A Case of Atrophic Dermatofibrosarcoma Protuberans.

Author: Seo Rye YOO ¹ ; Yong Seob AHN ; Joung Soo KIM ; Hee Joon YU
Author Information

1. Department of Dermatology, Hanyang University, College of Medicine, Seoul, Korea. yuhjoon@hanyany.ac.kr
Publication Type:Case Report
Keywords: Dermatofibrosarcoma protuberans
MeSH: Adult; Dermatofibrosarcoma*; Dermis; Diagnosis; Early Diagnosis; Female; Humans; Subcutaneous Tissue
From:Annals of Dermatology 2007;19(3):129-132
CountryRepublic of Korea
Language:English
Abstract: Atrophic dermatofibrosarcoma protuberans (DFSP) is a rare variant of DFSP, which presents as a depressed scar-like lesion with atrophic patch.

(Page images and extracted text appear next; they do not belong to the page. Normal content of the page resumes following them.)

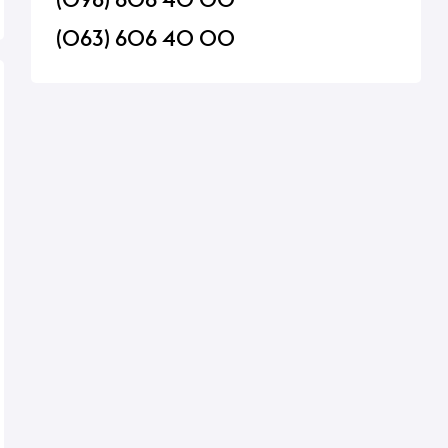
(063) 606 40 00
Вино Vinho Verde Urbe
Безалкогольное игр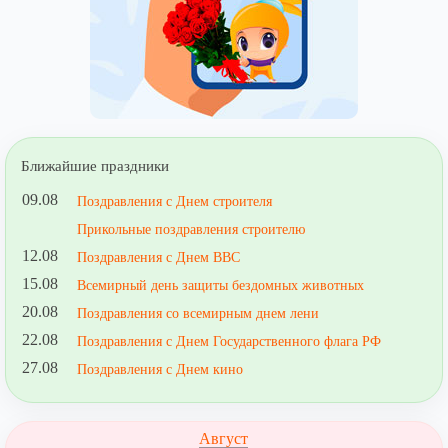
Ближайшие праздники
09.08
Поздравления с Днем строителя
Прикольные поздравления строителю
12.08
Поздравления с Днем ВВС
15.08
Всемирный день защиты бездомных животных
20.08
Поздравления со всемирным днем лени
22.08
Поздравления с Днем Государственного флага РФ
27.08
Поздравления с Днем кино
Август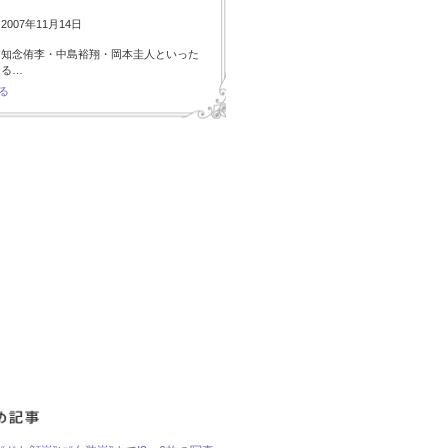
007年11月14日
・知念侑李・中島裕翔・岡本圭人といった
ある…
る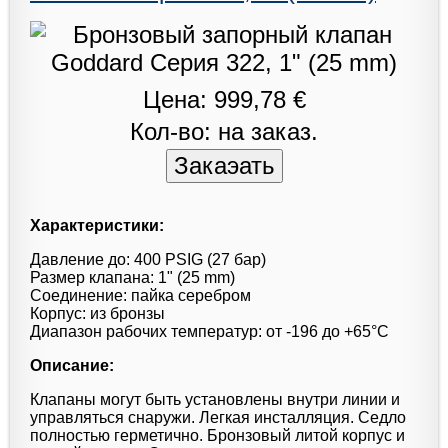
Цена: 999,78 €
Кол-во: на заказ.
Характеристики:
Давление до: 400 PSIG (27 бар)
Размер клапана: 1" (25 mm)
Соединение: пайка серебром
Корпус: из бронзы
Диапазон рабочих температур: от -196 до +65°С
Описание:
Клапаны могут быть установлены внутри линии и
управляться снаружи. Легкая инсталляция. Седло
полностью герметично. Бронзовый литой корпус и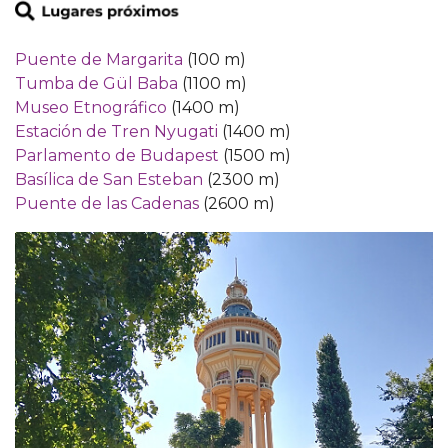
Puente de Margarita
(100 m)
Tumba de Gül Baba
(1100 m)
Museo Etnográfico
(1400 m)
Estación de Tren Nyugati
(1400 m)
Parlamento de Budapest
(1500 m)
Basílica de San Esteban
(2300 m)
Puente de las Cadenas
(2600 m)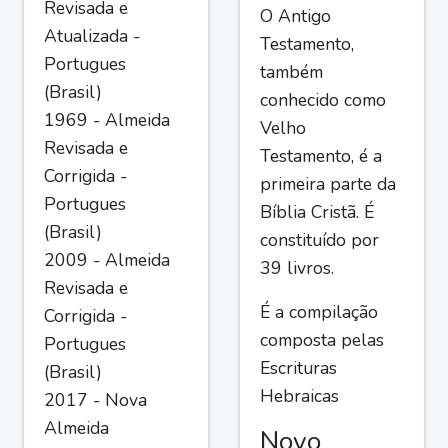
Revisada e
O Antigo
Atualizada -
Testamento,
Portugues
também
(Brasil)
conhecido como
1969 - Almeida
Velho
Revisada e
Testamento, é a
Corrigida -
primeira parte da
Portugues
Bíblia Cristã. É
(Brasil)
constituído por
2009 - Almeida
39 livros.
Revisada e
É a compilação
Corrigida -
composta pelas
Portugues
Escrituras
(Brasil)
Hebraicas
2017 - Nova
Almeida
Novo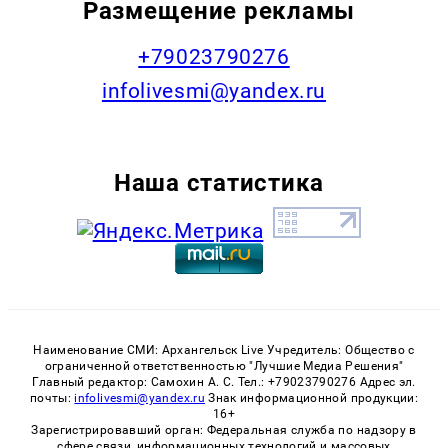
Размещение рекламы
+79023790276
infolivesmi@yandex.ru
Наша статистика
Наименование СМИ: Архангельск Live Учредитель: Общество с
ограниченной ответственностью "Лучшие Медиа Решения"
Главный редактор: Самохин А. С. Тел.: +79023790276 Адрес эл.
почты:
infolivesmi@yandex.ru
Знак информационной продукции:
16+
Зарегистрировавший орган: Федеральная служба по надзору в
сфере связи, информационных технологий и массовых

Although atrophic DFSP is identical to classical DFSP in biologic and histologic features, such atrophic lesions can be difficult to diagnose clinically. Better knowledge of atrophic DFSP is important for making an early diagnosis and for proper surgical treatment. We report the case of a 33-year-old female presented with a gray depressed atrophic patch with a skin-colored, pea-sized nodule on the left lateral rim, and an erythematous indurated plaque on her upper back. Histopathologically, the atrophic patch showed densely packed, monomorphous, plump spindle cells arranged in a storiform pattern, infiltrating the dermis and subcutaneous tissue, producing a characteristic honeycomb pattern. The tumor cells exhibited strong and diffuse positivity with CD34, establishing the diagnosis of DFSP.